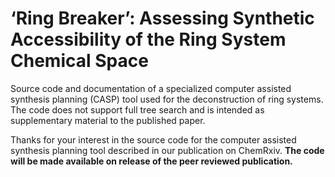 # ‘Ring Breaker’: Assessing Synthetic Accessibility of the Ring System Chemical Space
Source code and documentation of a specialized computer assisted synthesis planning (CASP) tool used for the deconstruction of ring systems. The code does not support full tree search and is intended as supplementary material to the published paper.

Thanks for your interest in the source code for the computer assisted synthesis planning tool described in our publication on ChemRxiv. **The code will be made available on release of the peer reviewed publication.**
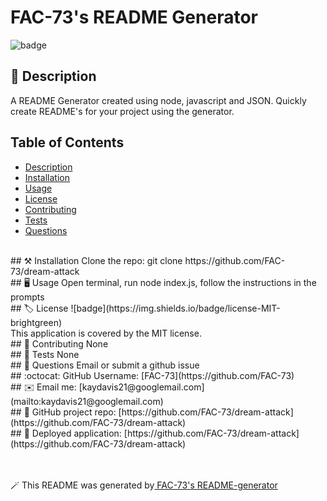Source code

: 
<h1 align="left">FAC-73's README Generator</h1>
  
![badge](https://img.shields.io/badge/license-MIT-brightgreen)<br />
## 📖 Description
A README Generator created using node, javascript and JSON. Quickly create README's for your project using the generator.
<br />
## Table of Contents
- [Description](#description)
- [Installation](#installation)
- [Usage](#usage)
- [License](#license)
- [Contributing](#contributing)
- [Tests](#tests)
- [Questions](#questions)
<br />
## ⚒️ Installation
Clone the repo: git clone https://github.com/FAC-73/dream-attack
<br />
## 🖥️ Usage
Open terminal, run node index.js, follow the instructions in the prompts
<br />
## 🏷️ License
![badge](https://img.shields.io/badge/license-MIT-brightgreen)
<br />
This application is covered by the MIT license. 
<br />
## 🙏 Contributing
None
<br />
## 🧪 Tests
None
<br />
## 💭 Questions
Email or submit a github issue
<br />
## :octocat: GitHub Username:
[FAC-73](https://github.com/FAC-73)
<br />
## ✉️ Email me:
[kaydavis21@googlemail.com](mailto:kaydavis21@googlemail.com)
<br />
## 📁 GitHub project repo:
[https://github.com/FAC-73/dream-attack](https://github.com/FAC-73/dream-attack)
<br />
## 🔗 Deployed application:
[https://github.com/FAC-73/dream-attack](https://github.com/FAC-73/dream-attack)
<br />

<br /><br />
🪄 This README was generated by[ FAC-73's README-generator](https://github.com/FAC-73/dream-attack)
    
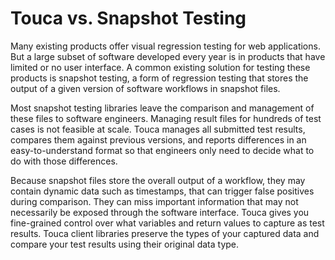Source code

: # Touca vs. Snapshot Testing

Many existing products offer visual regression testing for web applications. But
a large subset of software developed every year is in products that have limited
or no user interface. A common existing solution for testing these products is
snapshot testing, a form of regression testing that stores the output of a given
version of software workflows in snapshot files.

Most snapshot testing libraries leave the comparison and management of these
files to software engineers. Managing result files for hundreds of test cases is
not feasible at scale. Touca manages all submitted test results, compares them
against previous versions, and reports differences in an easy-to-understand
format so that engineers only need to decide what to do with those differences.

Because snapshot files store the overall output of a workflow, they may contain
dynamic data such as timestamps, that can trigger false positives during
comparison. They can miss important information that may not necessarily be
exposed through the software interface. Touca gives you fine-grained control
over what variables and return values to capture as test results. Touca client
libraries preserve the types of your captured data and compare your test results
using their original data type.
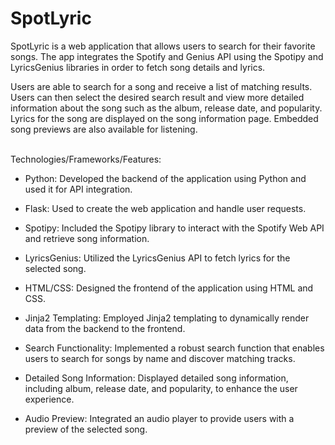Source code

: # SpotLyric
SpotLyric is a web application that allows users to search for their favorite songs. The app integrates the Spotify and Genius API using the Spotipy and LyricsGenius libraries in order to fetch song details and lyrics.

Users are able to search for a song and receive a list of matching results. 
Users can then select the desired search result and view more detailed information about the song such as the album, release date, and popularity.
Lyrics for the song are displayed on the song information page.
Embedded song previews are also available for listening. 

<br>
Technologies/Frameworks/Features:  

* Python: Developed the backend of the application using Python and used it for API integration.
* Flask: Used to create the web application and handle user requests.
* Spotipy: Included the Spotipy library to interact with the Spotify Web API and retrieve song information.
* LyricsGenius: Utilized the LyricsGenius API to fetch lyrics for the selected song.
* HTML/CSS: Designed the frontend of the application using HTML and CSS.

* Jinja2 Templating: Employed Jinja2 templating to dynamically render data from the backend to the frontend.
* Search Functionality: Implemented a robust search function that enables users to search for songs by name and discover matching tracks.
* Detailed Song Information: Displayed detailed song information, including album, release date, and popularity, to enhance the user experience.
* Audio Preview: Integrated an audio player to provide users with a preview of the selected song.

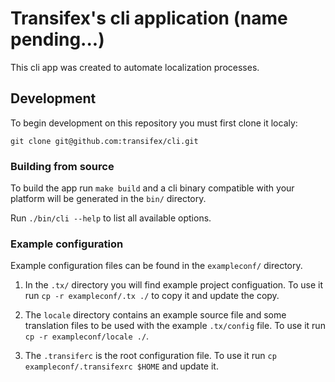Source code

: # Transifex's cli application (name pending...)

This cli app was created to automate localization processes.

## Development

To begin development on this repository you must first clone it localy:

`git clone git@github.com:transifex/cli.git`


### Building from source

To build the app run `make build` and a cli binary compatible with your platform will be generated in the `bin/` directory.

Run `./bin/cli --help` to list all available options.


### Example configuration

Example configuration files can be found in the `exampleconf/` directory.

1. In the `.tx/` directory you will find example project configuation. To use it run `cp -r exampleconf/.tx ./` to copy it and update the copy.

1. The `locale` directory contains an example source file  and some translation files to be used with the example `.tx/config` file. To use it run `cp -r exampleconf/locale ./`.

1. The `.transiferc` is the root configuration file. To use it run `cp exampleconf/.transifexrc $HOME` and update it.
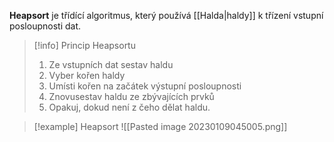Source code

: **Heapsort** je třídící algoritmus, který používá [[Halda|haldy]] k třízení vstupní posloupnosti dat.

>[!info] Princip Heapsortu
> 1. Ze vstupních dat sestav haldu
> 2. Vyber kořen haldy
>3. Umísti kořen na začátek výstupní posloupnosti
> 4. Znovusestav haldu ze zbývajících prvků
> 5. Opakuj, dokud není z čeho dělat haldu.

>[!example] Heapsort
>![[Pasted image 20230109045005.png]]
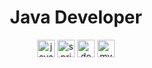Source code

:<h1 align="center">Java Developer</h1>

<p align="center">
  <img src="https://cdn.jsdelivr.net/gh/devicons/devicon/icons/java/java-original.svg" height="28" alt="java" />
  <img src="https://cdn.jsdelivr.net/gh/devicons/devicon/icons/spring/spring-original.svg" height="28" alt="spring" />
  <img src="https://cdn.jsdelivr.net/gh/devicons/devicon/icons/docker/docker-original.svg" height="28" alt="docker" />
  <img src="https://cdn.jsdelivr.net/gh/devicons/devicon/icons/mysql/mysql-original.svg" height="28" alt="mysql" />
</p>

===============

### WHAT YOU WILL DO
Can you rewrite everything from the line containing "vs. Snapshot Testing" down to the line containing "version of software", both included, as a Markdown table with the columns Row and Line, one numbered row per line and blank lines left out? Give only that table.

### RESULT OF THE EXERCISE
| Row | Line |
|---|---|
| 1 | : # Touca vs. Snapshot Testing |
| 2 | Many existing products offer visual regression testing for web applications. But |
| 3 | a large subset of software developed every year is in products that have limited |
| 4 | or no user interface. A common existing solution for testing these products is |
| 5 | snapshot testing, a form of regression testing that stores the output of a given |
| 6 | version of software workflows in snapshot files. |